Aim of the task: Apart from the pictures, print the data below exactly as given.
━━━ Input records
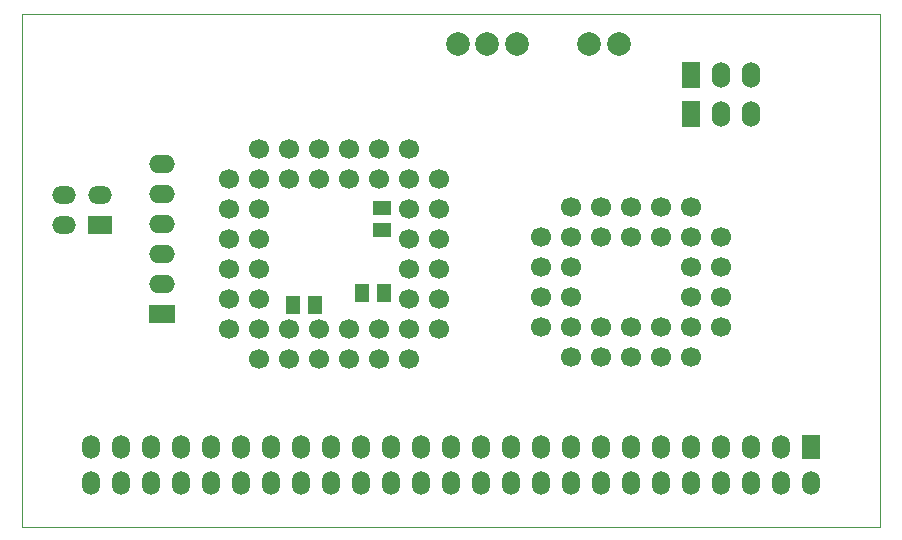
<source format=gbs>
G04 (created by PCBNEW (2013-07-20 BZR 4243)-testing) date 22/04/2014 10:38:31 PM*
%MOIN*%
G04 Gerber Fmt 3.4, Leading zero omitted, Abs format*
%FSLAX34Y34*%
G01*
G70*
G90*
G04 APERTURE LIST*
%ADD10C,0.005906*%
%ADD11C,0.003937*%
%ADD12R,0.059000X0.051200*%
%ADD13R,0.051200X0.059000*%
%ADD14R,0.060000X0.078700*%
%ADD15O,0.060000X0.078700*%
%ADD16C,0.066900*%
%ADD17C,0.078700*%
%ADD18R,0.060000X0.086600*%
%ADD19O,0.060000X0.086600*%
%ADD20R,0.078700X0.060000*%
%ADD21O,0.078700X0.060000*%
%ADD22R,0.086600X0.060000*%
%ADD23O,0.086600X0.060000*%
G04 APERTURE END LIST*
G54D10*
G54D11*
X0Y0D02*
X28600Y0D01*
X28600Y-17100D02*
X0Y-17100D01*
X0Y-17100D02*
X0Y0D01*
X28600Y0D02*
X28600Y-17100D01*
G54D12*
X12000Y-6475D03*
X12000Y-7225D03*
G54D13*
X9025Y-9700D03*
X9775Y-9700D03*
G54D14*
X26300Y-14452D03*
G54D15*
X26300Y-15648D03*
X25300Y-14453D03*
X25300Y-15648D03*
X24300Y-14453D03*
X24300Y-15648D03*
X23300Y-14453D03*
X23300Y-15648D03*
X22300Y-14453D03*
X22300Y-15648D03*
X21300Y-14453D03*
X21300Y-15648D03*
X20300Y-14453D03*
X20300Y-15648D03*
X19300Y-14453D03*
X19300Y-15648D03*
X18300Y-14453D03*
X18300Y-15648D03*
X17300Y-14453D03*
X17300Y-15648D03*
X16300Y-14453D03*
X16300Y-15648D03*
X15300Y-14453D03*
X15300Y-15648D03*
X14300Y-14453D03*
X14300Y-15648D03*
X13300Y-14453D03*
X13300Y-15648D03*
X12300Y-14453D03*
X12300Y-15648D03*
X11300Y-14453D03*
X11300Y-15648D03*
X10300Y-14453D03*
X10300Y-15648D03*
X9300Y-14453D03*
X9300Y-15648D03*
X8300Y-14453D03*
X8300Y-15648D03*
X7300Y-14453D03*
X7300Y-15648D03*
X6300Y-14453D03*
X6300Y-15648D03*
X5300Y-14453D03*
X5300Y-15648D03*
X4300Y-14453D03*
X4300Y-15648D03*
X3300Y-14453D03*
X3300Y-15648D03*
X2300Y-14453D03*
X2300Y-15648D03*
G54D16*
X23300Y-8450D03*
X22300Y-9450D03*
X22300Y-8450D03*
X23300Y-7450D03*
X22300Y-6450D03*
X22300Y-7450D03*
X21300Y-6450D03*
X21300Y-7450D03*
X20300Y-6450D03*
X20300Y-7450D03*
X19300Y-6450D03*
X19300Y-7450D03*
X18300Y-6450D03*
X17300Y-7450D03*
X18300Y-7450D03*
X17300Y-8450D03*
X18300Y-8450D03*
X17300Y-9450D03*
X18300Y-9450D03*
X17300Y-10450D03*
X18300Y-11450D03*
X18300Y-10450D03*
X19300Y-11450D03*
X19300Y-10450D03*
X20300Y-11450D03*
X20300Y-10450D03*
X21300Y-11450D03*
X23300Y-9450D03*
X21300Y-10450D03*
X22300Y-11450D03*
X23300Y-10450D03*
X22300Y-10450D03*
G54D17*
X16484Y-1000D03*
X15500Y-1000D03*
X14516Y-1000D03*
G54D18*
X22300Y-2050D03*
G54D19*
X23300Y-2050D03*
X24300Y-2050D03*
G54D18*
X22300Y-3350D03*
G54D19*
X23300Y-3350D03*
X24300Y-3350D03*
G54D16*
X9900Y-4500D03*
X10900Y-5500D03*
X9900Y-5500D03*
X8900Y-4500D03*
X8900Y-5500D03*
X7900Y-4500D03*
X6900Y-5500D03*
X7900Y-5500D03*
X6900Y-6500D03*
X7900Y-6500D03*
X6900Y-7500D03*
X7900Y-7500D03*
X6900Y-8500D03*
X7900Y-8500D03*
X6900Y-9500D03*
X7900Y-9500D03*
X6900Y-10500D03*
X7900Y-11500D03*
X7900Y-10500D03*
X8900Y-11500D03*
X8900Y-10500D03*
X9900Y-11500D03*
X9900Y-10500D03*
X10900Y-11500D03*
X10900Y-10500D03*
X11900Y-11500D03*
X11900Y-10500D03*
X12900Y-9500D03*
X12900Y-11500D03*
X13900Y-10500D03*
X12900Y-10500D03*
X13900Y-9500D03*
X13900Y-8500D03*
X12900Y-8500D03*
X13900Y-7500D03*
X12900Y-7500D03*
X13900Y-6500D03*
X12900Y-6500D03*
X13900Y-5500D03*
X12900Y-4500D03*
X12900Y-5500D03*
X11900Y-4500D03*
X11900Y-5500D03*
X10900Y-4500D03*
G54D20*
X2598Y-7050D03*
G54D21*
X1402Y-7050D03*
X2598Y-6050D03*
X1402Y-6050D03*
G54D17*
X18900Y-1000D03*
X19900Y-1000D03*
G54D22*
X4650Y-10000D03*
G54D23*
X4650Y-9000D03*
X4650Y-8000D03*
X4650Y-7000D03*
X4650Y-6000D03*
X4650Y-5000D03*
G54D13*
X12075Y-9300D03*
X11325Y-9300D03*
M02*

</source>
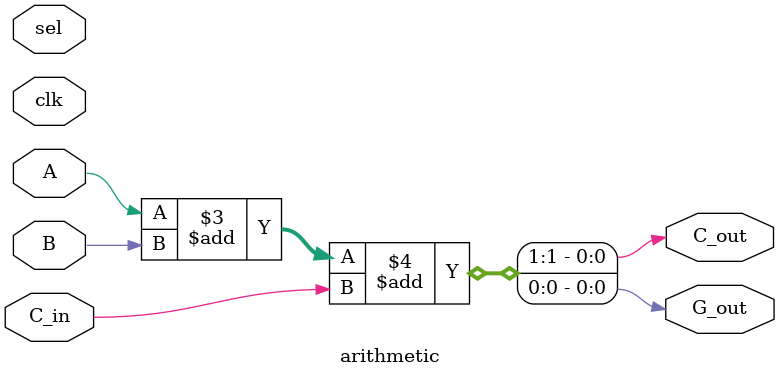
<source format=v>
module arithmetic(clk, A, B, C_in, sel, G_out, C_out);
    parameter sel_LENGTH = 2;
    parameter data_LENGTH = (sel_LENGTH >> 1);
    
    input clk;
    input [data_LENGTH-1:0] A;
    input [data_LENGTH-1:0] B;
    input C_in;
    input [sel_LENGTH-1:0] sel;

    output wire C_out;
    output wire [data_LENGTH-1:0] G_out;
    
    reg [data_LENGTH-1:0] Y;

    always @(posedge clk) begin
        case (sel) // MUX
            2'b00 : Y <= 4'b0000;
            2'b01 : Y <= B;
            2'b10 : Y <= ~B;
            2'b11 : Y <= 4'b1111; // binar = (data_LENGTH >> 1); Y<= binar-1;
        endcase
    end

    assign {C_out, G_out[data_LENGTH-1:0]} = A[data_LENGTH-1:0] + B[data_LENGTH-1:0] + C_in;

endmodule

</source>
━━━━━━
The answer:
<source format=gbs>
G04 (created by PCBNEW (2013-07-20 BZR 4243)-testing) date 22/04/2014 10:38:31 PM*
%MOIN*%
G04 Gerber Fmt 3.4, Leading zero omitted, Abs format*
%FSLAX34Y34*%
G01*
G70*
G90*
G04 APERTURE LIST*
%ADD10C,0.005906*%
%ADD11C,0.003937*%
%ADD12R,0.059000X0.051200*%
%ADD13R,0.051200X0.059000*%
%ADD14R,0.060000X0.078700*%
%ADD15O,0.060000X0.078700*%
%ADD16C,0.066900*%
%ADD17C,0.078700*%
%ADD18R,0.060000X0.086600*%
%ADD19O,0.060000X0.086600*%
%ADD20R,0.078700X0.060000*%
%ADD21O,0.078700X0.060000*%
%ADD22R,0.086600X0.060000*%
%ADD23O,0.086600X0.060000*%
G04 APERTURE END LIST*
G54D10*
G54D11*
X0Y0D02*
X28600Y0D01*
X28600Y-17100D02*
X0Y-17100D01*
X0Y-17100D02*
X0Y0D01*
X28600Y0D02*
X28600Y-17100D01*
G54D12*
X12000Y-6475D03*
X12000Y-7225D03*
G54D13*
X9025Y-9700D03*
X9775Y-9700D03*
G54D14*
X26300Y-14452D03*
G54D15*
X26300Y-15648D03*
X25300Y-14453D03*
X25300Y-15648D03*
X24300Y-14453D03*
X24300Y-15648D03*
X23300Y-14453D03*
X23300Y-15648D03*
X22300Y-14453D03*
X22300Y-15648D03*
X21300Y-14453D03*
X21300Y-15648D03*
X20300Y-14453D03*
X20300Y-15648D03*
X19300Y-14453D03*
X19300Y-15648D03*
X18300Y-14453D03*
X18300Y-15648D03*
X17300Y-14453D03*
X17300Y-15648D03*
X16300Y-14453D03*
X16300Y-15648D03*
X15300Y-14453D03*
X15300Y-15648D03*
X14300Y-14453D03*
X14300Y-15648D03*
X13300Y-14453D03*
X13300Y-15648D03*
X12300Y-14453D03*
X12300Y-15648D03*
X11300Y-14453D03*
X11300Y-15648D03*
X10300Y-14453D03*
X10300Y-15648D03*
X9300Y-14453D03*
X9300Y-15648D03*
X8300Y-14453D03*
X8300Y-15648D03*
X7300Y-14453D03*
X7300Y-15648D03*
X6300Y-14453D03*
X6300Y-15648D03*
X5300Y-14453D03*
X5300Y-15648D03*
X4300Y-14453D03*
X4300Y-15648D03*
X3300Y-14453D03*
X3300Y-15648D03*
X2300Y-14453D03*
X2300Y-15648D03*
G54D16*
X23300Y-8450D03*
X22300Y-9450D03*
X22300Y-8450D03*
X23300Y-7450D03*
X22300Y-6450D03*
X22300Y-7450D03*
X21300Y-6450D03*
X21300Y-7450D03*
X20300Y-6450D03*
X20300Y-7450D03*
X19300Y-6450D03*
X19300Y-7450D03*
X18300Y-6450D03*
X17300Y-7450D03*
X18300Y-7450D03*
X17300Y-8450D03*
X18300Y-8450D03*
X17300Y-9450D03*
X18300Y-9450D03*
X17300Y-10450D03*
X18300Y-11450D03*
X18300Y-10450D03*
X19300Y-11450D03*
X19300Y-10450D03*
X20300Y-11450D03*
X20300Y-10450D03*
X21300Y-11450D03*
X23300Y-9450D03*
X21300Y-10450D03*
X22300Y-11450D03*
X23300Y-10450D03*
X22300Y-10450D03*
G54D17*
X16484Y-1000D03*
X15500Y-1000D03*
X14516Y-1000D03*
G54D18*
X22300Y-2050D03*
G54D19*
X23300Y-2050D03*
X24300Y-2050D03*
G54D18*
X22300Y-3350D03*
G54D19*
X23300Y-3350D03*
X24300Y-3350D03*
G54D16*
X9900Y-4500D03*
X10900Y-5500D03*
X9900Y-5500D03*
X8900Y-4500D03*
X8900Y-5500D03*
X7900Y-4500D03*
X6900Y-5500D03*
X7900Y-5500D03*
X6900Y-6500D03*
X7900Y-6500D03*
X6900Y-7500D03*
X7900Y-7500D03*
X6900Y-8500D03*
X7900Y-8500D03*
X6900Y-9500D03*
X7900Y-9500D03*
X6900Y-10500D03*
X7900Y-11500D03*
X7900Y-10500D03*
X8900Y-11500D03*
X8900Y-10500D03*
X9900Y-11500D03*
X9900Y-10500D03*
X10900Y-11500D03*
X10900Y-10500D03*
X11900Y-11500D03*
X11900Y-10500D03*
X12900Y-9500D03*
X12900Y-11500D03*
X13900Y-10500D03*
X12900Y-10500D03*
X13900Y-9500D03*
X13900Y-8500D03*
X12900Y-8500D03*
X13900Y-7500D03*
X12900Y-7500D03*
X13900Y-6500D03*
X12900Y-6500D03*
X13900Y-5500D03*
X12900Y-4500D03*
X12900Y-5500D03*
X11900Y-4500D03*
X11900Y-5500D03*
X10900Y-4500D03*
G54D20*
X2598Y-7050D03*
G54D21*
X1402Y-7050D03*
X2598Y-6050D03*
X1402Y-6050D03*
G54D17*
X18900Y-1000D03*
X19900Y-1000D03*
G54D22*
X4650Y-10000D03*
G54D23*
X4650Y-9000D03*
X4650Y-8000D03*
X4650Y-7000D03*
X4650Y-6000D03*
X4650Y-5000D03*
G54D13*
X12075Y-9300D03*
X11325Y-9300D03*
M02*

</source>
<source format=v>
module arithmetic(clk, A, B, C_in, sel, G_out, C_out);
    parameter sel_LENGTH = 2;
    parameter data_LENGTH = (sel_LENGTH >> 1);
    
    input clk;
    input [data_LENGTH-1:0] A;
    input [data_LENGTH-1:0] B;
    input C_in;
    input [sel_LENGTH-1:0] sel;

    output wire C_out;
    output wire [data_LENGTH-1:0] G_out;
    
    reg [data_LENGTH-1:0] Y;

    always @(posedge clk) begin
        case (sel) // MUX
            2'b00 : Y <= 4'b0000;
            2'b01 : Y <= B;
            2'b10 : Y <= ~B;
            2'b11 : Y <= 4'b1111; // binar = (data_LENGTH >> 1); Y<= binar-1;
        endcase
    end

    assign {C_out, G_out[data_LENGTH-1:0]} = A[data_LENGTH-1:0] + B[data_LENGTH-1:0] + C_in;

endmodule

</source>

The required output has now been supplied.